Businesses sell one of their main buildings to a financial association. Thereafter it is leased back from them by paying rent.
Hire purchase:
The renting of: equipment before buying. This means the borrower does not own the affect until the final instalments have been successfully paid.
Subsidy:
A grant given by the government to businesses to boost their employment rate and also to allow development in those poorer locations in the country.
A type of grant: given to businesses by the government. This money is used to enhance their employment rate and to develop the less wealthy areas of the country.
Long
Preference shares:
In a limited company the shareholders receive a fixed amount of divided each year. When dividends are paid the preference shareholders seize precedence over normal shareholders.
Ordinary shares:
In a limited company the shareholders receive dividends each year dependant on the sum of profit.
Venture capital:
A financial institution: borrows money to businesses considering expansion rather than for new inventions or production.
Mortgage:
A long loan secured upon property. If the borrowers do not keep up with the payments then the property can be repossessed.
Debentures:
A long term loan to a business between 5-25 years.
Finance availability for my Business
The financial scheme that is be most suitable for my business will be by obtaining a bank overdraft. Such an approach will be necessary if I am in need of money or unable to reach the break even stage then the bank can help me raise money in order to successfully reach the break even stage.
Moreover under certain circumstances if my business is in debt move towards trade credit. A specialist business will collect my money that is owed to me by other companies in advance and charge a fee.

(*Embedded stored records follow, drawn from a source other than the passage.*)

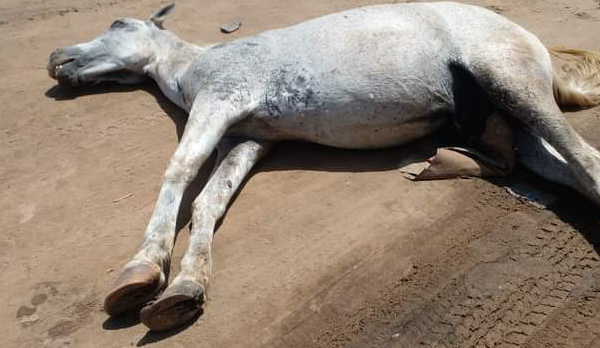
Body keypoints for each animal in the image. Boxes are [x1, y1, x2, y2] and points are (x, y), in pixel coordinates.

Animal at [45, 1, 600, 330]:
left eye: (118, 24)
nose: (57, 59)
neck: (194, 65)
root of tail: (530, 39)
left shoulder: (221, 101)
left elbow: (180, 170)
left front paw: (141, 270)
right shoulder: (247, 139)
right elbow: (208, 203)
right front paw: (185, 286)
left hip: (512, 84)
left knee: (586, 161)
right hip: (504, 119)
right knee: (545, 165)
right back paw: (444, 161)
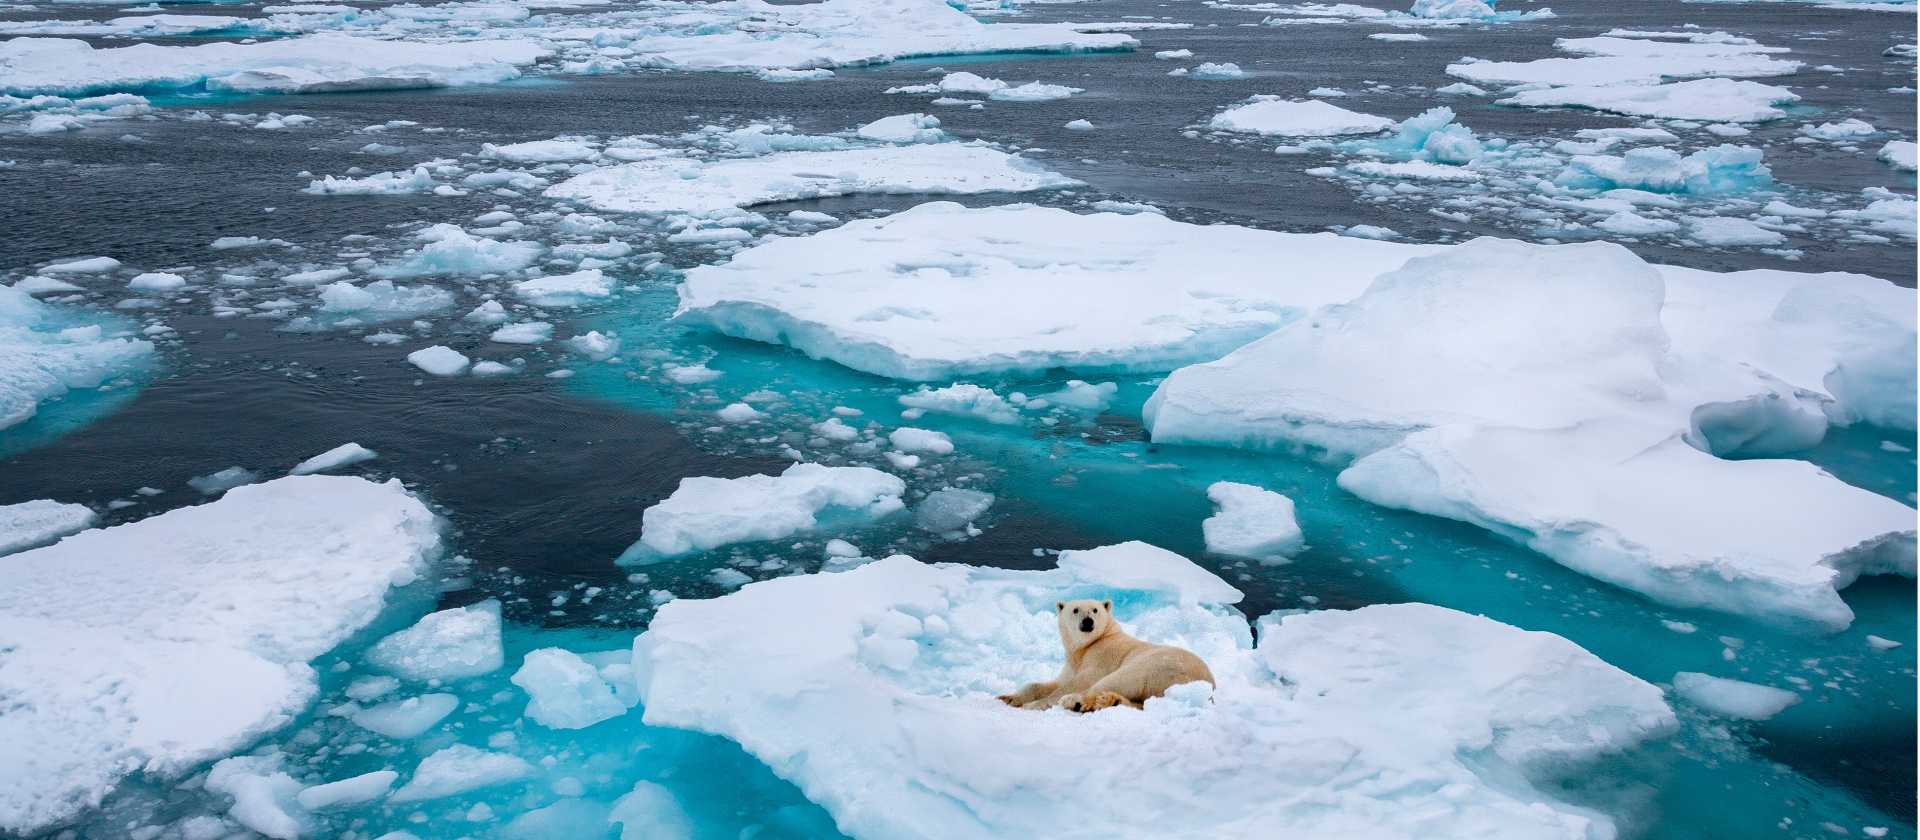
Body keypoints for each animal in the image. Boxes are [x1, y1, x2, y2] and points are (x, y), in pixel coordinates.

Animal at [997, 598, 1215, 713]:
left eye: (1095, 610)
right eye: (1075, 610)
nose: (1088, 621)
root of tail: (1206, 684)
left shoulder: (1104, 655)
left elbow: (1081, 681)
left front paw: (1032, 705)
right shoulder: (1073, 663)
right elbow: (1052, 682)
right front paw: (1008, 698)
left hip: (1155, 665)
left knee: (1118, 679)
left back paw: (1076, 701)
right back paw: (1111, 701)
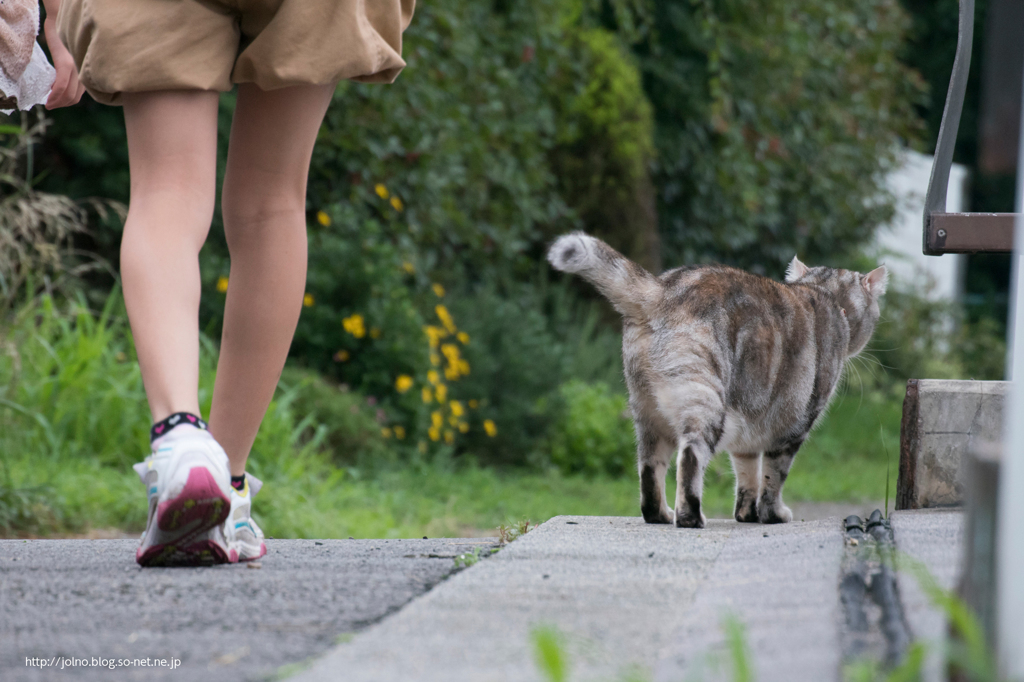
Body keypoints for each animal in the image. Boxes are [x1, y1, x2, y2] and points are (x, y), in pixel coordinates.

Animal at [544, 232, 888, 524]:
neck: (826, 296)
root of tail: (661, 289)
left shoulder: (750, 430)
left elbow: (748, 475)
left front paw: (747, 514)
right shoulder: (792, 428)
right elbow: (773, 477)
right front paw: (772, 514)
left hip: (648, 412)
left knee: (649, 470)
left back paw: (661, 515)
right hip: (705, 401)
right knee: (690, 458)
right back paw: (691, 517)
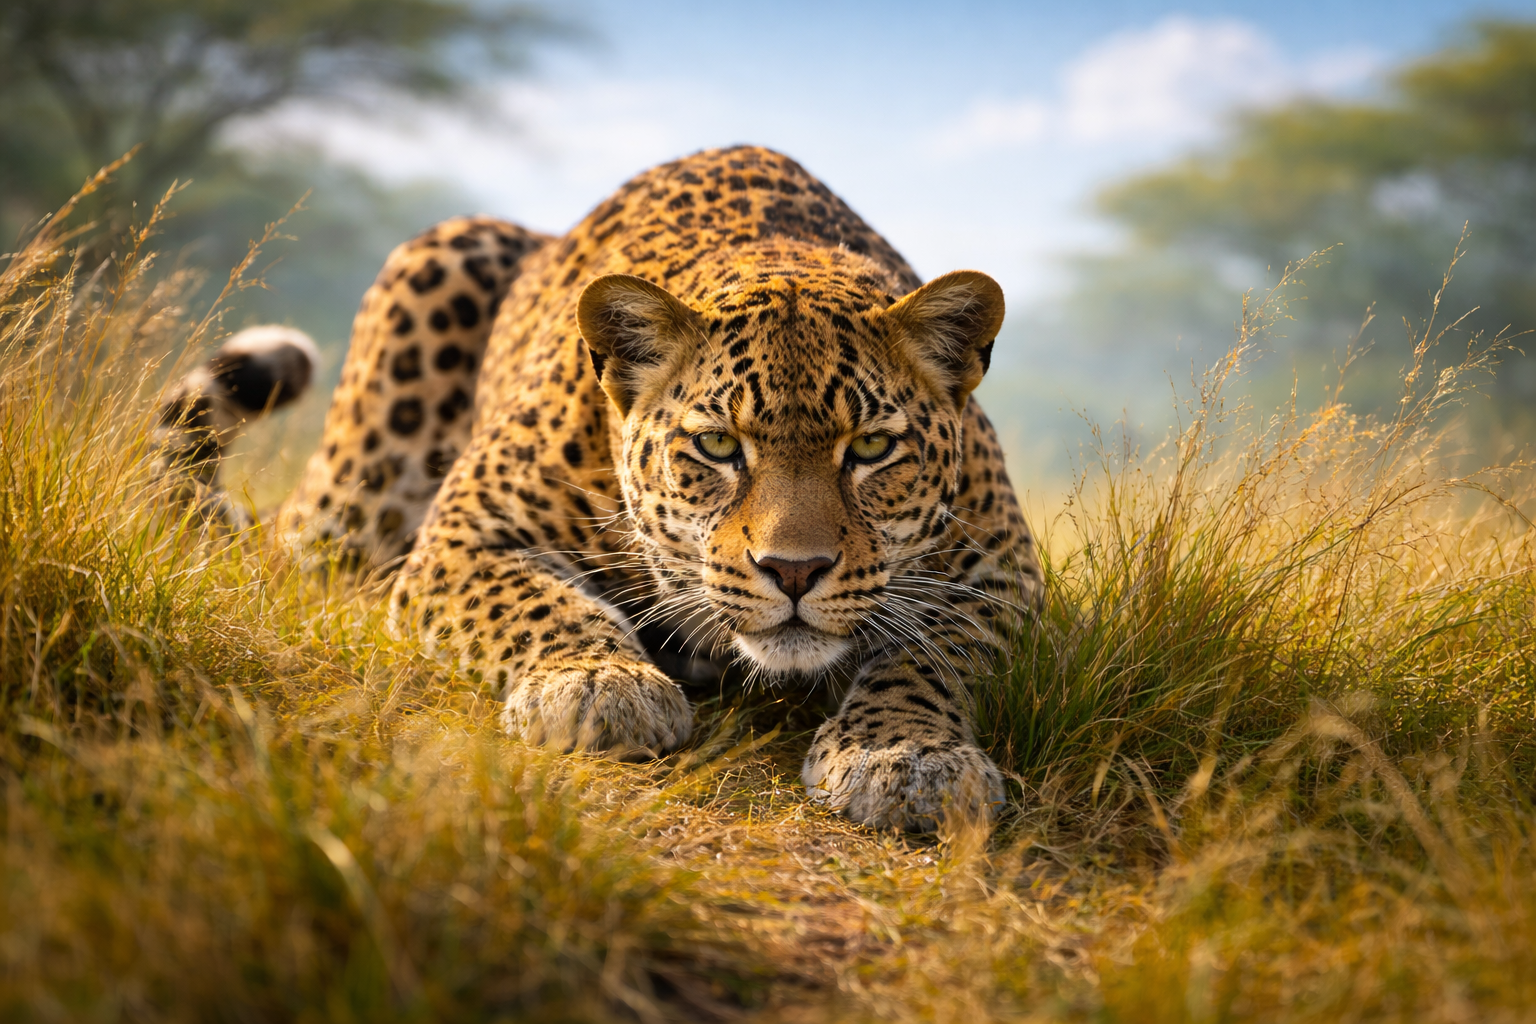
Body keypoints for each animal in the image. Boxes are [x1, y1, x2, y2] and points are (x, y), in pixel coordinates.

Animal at [167, 145, 1044, 832]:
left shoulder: (1001, 570)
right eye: (717, 445)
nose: (793, 572)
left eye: (870, 448)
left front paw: (908, 754)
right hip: (365, 467)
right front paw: (598, 684)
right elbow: (534, 601)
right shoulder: (467, 534)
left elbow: (931, 656)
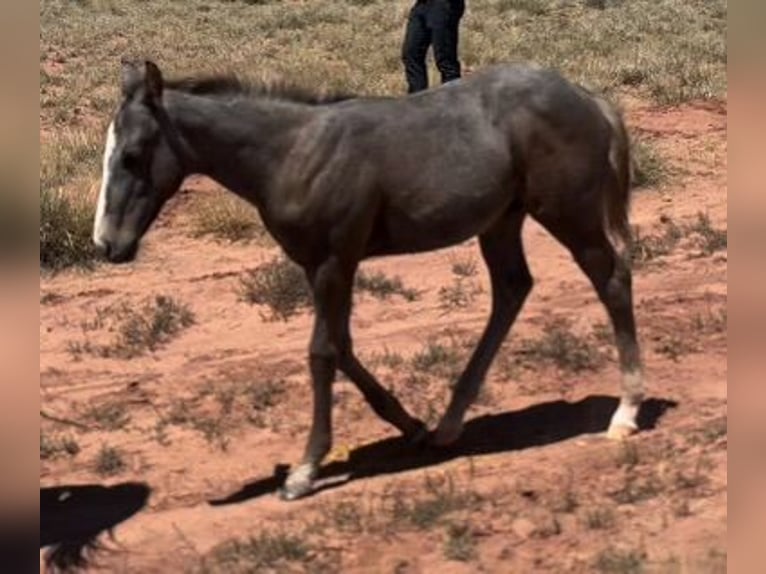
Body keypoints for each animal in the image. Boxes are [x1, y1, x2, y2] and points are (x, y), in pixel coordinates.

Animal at [91, 58, 648, 500]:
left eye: (132, 156)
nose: (106, 244)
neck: (291, 152)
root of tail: (587, 96)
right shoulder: (319, 266)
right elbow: (343, 347)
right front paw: (412, 426)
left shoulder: (334, 261)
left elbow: (322, 353)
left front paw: (303, 471)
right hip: (501, 221)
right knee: (512, 289)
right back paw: (448, 425)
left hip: (567, 213)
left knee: (611, 278)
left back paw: (625, 413)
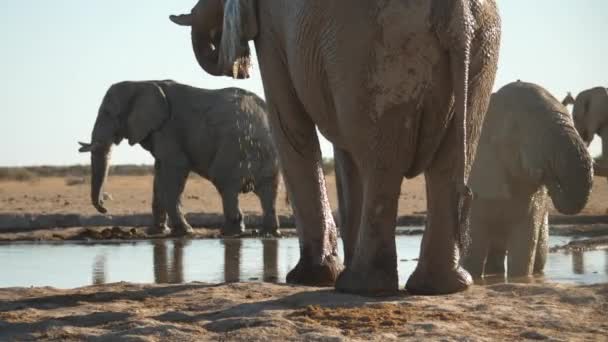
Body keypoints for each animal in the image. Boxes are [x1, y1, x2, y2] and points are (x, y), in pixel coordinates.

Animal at [76, 80, 282, 236]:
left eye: (109, 113)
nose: (104, 208)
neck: (142, 83)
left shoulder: (168, 129)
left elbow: (173, 171)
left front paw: (184, 232)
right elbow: (159, 175)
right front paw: (156, 232)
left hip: (237, 147)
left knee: (225, 183)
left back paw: (229, 232)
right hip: (265, 152)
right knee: (268, 190)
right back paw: (268, 232)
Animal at [170, 0, 498, 296]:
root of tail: (457, 12)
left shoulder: (272, 33)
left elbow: (289, 123)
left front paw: (309, 278)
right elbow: (345, 154)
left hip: (377, 49)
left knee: (382, 167)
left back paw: (361, 287)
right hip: (479, 54)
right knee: (445, 165)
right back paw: (439, 286)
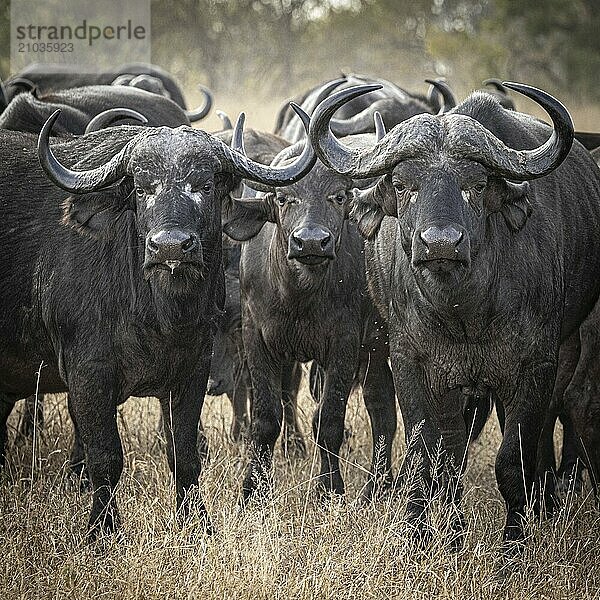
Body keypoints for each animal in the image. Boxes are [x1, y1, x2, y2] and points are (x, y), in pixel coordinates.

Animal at [0, 103, 316, 540]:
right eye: (142, 188)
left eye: (204, 185)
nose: (170, 247)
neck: (158, 315)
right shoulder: (87, 373)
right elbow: (105, 457)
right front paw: (102, 530)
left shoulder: (193, 368)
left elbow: (184, 453)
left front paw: (197, 523)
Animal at [223, 126, 396, 502]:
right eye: (284, 198)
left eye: (339, 197)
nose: (312, 241)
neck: (298, 297)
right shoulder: (256, 338)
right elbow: (266, 418)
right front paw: (253, 489)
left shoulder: (345, 344)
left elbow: (329, 419)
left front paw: (330, 489)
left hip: (375, 346)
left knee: (381, 408)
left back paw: (377, 486)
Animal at [312, 81, 600, 548]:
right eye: (403, 184)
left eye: (477, 184)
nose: (441, 244)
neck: (464, 311)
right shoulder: (410, 362)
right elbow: (427, 454)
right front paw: (423, 536)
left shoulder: (536, 363)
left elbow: (512, 458)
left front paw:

Also the concept of leasing is another method that I feel will work for my business. My financial availability is not a lot therefore I will have to pay instalments of money over a period of 1-3 years. This will increase finance and I will not have to pay all at once. In addition I will be in need of equipment. By renting the: latest coffee machines, cake makers, ovens, brewers etc. The actual area that I wish to rent will need a new design to make it viable and exciting to customers.
My business will be new therefore my budget is not as large as other companies. I can apply for a grant from the government to start me off and keep the business alive. This will allow me to raise capital from sales to repay this type of finance.
A bank loan will try and be avoided as it has many disadvantages to it. However it will allow me to pay off debts easily yet repayments need to be paid on a monthly basis including interest that makes it more costly depending on the income and the amount of the loan taken. This is problematic as attention will be needed to monitor the interest rates in order to be paying the less possible amount of money. Profits will be tried to kept at the highest possible level.